Tsoi Hoi-Wah, Ng Miko Ka-Wai, Cai Jian-Piao, Poon Rosana Wing-Shan, Chan Brian Pui-Chun, Chan Kwok-Hung, Tam Anthony Raymond, Chu Wing-Ming, Hung Ivan Fan-Ngai, To Kelvin Kai-Wang
State Key Laboratory for Emerging Infectious Diseases, Carol Yu Centre for Infection, Department of Microbiology, School of Clinical Medicine, Li Ka Shing Faculty of Medicine, The University of Hong Kong, Pokfulam, Hong Kong Special Administrative Region, China.
Department of Microbiology, Queen Mary Hospital, Pokfulam, Hong Kong Special Administrative Region, China.
Heliyon. 2024 Jul 26;10(15):e35334. doi: 10.1016/j.heliyon.2024.e35334. eCollection 2024 Aug 15.
The COVID-19 pandemic has had a major impact on global health and economy, which was significantly mitigated by the availability of COVID-19 vaccines. The levels of systemic and mucosal antibodies against SARS-CoV-2 correlated with protection. However, there is limited data on how vaccine type and booster doses affect mucosal antibody response, and how the breadth of mucosal and systemic antibodies compares. In this cross-sectional study, we compared the magnitude and breadth of mucosal and systemic antibodies in 108 individuals who received either the BNT162b2 (Pfizer) or CoronaVac (SinoVac) vaccine. We found that BNT162b2 (vs CoronaVac) or booster doses (vs two doses) were significantly associated with higher serum IgG levels, but were not significantly associated with salivary IgA levels, regardless of prior infection status. Among non-infected individuals, serum IgG, serum IgA and salivary IgG levels were significantly higher against the ancestral strain than the Omicron BA.2 sublineage, but salivary IgA levels did not differ between the strains. Salivary IgA had the weakest correlation with serum IgG (r = 0.34) compared with salivary IgG (r = 0.63) and serum IgA (r = 0.60). Our findings suggest that intramuscular COVID-19 vaccines elicit a distinct mucosal IgA response that differs from the systemic IgG response. As mucosal IgA independently correlates with protection, vaccine trials should include mucosal IgA as an outcome measure.
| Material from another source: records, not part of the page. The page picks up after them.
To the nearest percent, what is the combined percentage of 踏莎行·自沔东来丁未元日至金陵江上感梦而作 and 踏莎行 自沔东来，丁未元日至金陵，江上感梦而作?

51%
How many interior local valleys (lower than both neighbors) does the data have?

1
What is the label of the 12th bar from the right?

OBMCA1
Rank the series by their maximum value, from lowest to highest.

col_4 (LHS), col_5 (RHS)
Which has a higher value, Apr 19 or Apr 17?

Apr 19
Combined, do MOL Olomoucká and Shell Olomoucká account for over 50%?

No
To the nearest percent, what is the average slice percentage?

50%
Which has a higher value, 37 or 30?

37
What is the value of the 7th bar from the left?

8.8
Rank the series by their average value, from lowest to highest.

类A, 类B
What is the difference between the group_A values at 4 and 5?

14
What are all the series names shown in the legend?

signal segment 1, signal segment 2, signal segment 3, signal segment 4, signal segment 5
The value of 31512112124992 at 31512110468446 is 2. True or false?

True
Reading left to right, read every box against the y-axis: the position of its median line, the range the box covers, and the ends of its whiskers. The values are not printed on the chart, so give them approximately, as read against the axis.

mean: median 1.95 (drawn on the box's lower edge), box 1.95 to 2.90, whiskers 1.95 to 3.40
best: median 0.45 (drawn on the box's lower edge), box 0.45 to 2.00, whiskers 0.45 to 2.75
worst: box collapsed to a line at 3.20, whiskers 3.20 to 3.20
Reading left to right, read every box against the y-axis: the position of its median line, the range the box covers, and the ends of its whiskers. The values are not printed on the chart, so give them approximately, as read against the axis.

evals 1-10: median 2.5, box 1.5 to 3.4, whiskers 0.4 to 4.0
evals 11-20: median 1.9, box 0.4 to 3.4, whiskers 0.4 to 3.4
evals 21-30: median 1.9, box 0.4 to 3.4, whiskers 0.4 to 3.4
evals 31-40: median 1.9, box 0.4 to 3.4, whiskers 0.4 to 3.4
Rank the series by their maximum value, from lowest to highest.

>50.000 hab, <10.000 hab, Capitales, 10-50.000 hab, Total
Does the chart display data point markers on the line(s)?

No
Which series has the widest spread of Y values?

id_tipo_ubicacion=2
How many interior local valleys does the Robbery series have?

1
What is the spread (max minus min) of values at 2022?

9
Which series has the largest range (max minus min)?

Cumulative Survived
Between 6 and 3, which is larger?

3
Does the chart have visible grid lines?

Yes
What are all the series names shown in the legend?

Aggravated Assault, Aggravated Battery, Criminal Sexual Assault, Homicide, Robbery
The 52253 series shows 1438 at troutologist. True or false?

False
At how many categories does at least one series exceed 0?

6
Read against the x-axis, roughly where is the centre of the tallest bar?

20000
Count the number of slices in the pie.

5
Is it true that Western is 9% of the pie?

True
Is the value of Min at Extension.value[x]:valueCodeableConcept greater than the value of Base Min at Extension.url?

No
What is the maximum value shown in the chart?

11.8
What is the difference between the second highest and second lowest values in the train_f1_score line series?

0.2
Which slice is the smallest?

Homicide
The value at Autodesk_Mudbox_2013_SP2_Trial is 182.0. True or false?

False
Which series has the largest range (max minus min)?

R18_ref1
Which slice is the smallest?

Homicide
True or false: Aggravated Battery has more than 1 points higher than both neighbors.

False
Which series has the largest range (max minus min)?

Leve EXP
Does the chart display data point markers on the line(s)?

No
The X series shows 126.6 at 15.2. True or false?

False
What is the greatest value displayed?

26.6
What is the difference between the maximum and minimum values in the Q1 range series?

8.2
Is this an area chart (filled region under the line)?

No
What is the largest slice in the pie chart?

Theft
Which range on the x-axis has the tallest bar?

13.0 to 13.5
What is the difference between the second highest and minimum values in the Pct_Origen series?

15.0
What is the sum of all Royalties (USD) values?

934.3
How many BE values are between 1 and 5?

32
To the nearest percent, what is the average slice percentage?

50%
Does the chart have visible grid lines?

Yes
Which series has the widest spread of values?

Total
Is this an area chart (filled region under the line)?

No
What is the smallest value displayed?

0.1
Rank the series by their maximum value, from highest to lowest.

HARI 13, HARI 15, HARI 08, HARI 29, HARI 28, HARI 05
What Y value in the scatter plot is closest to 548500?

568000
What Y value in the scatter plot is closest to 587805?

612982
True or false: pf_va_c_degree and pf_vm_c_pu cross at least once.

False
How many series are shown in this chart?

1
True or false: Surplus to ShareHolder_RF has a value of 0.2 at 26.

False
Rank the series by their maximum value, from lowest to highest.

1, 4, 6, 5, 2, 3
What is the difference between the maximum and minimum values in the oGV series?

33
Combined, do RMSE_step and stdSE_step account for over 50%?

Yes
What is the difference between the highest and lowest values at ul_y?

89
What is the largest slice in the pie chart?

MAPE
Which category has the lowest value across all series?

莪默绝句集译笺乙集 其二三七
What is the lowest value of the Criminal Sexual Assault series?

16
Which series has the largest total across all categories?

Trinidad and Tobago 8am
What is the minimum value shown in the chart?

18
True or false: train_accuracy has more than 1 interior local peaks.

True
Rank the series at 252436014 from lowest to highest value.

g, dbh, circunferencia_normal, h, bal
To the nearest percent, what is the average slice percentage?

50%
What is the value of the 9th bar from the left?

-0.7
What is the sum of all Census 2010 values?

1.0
新冠疫情对全球健康和经济产生了重大影响,而新冠疫苗的 availability 显著减轻了这种影响。针对严重急性呼吸综合征冠状病毒 2(SARS-CoV-2)的全身和黏膜抗体水平与保护作用相关。然而,关于疫苗类型和加强剂量如何影响黏膜抗体反应,以及黏膜和全身抗体的广度如何比较的数据有限。在这项横断面研究中,我们比较了 108 名接种 BNT162b2(辉瑞)或科兴新冠疫苗的个体的黏膜和全身抗体的 magnitude 和广度。我们发现,无论科兴新冠疫苗相比,BNT162b2 或加强剂量相比两剂)与更高的血清 IgG 水平显著相关,但与唾液 IgA 水平无显著相关,无论既往感染状况如何。在未感染个体中,针对原始毒株的血清 IgG、血清 IgA 和唾液 IgG 水平显著高于奥密克戎 BA.2 亚谱系,但各毒株之间的唾液 IgA 水平无差异。与唾液 IgG(r = 0.63)和血清 IgA(r = 0.60)相比,唾液 IgA 与血清 IgG 的相关性最弱(r = 0.34)。我们的研究结果表明,肌肉注射新冠疫苗引发的黏膜 IgA 反应与全身 IgG 反应不同且独特。由于黏膜 IgA 与保护作用独立相关,疫苗试验应将黏膜 IgA 作为一项结果指标纳入。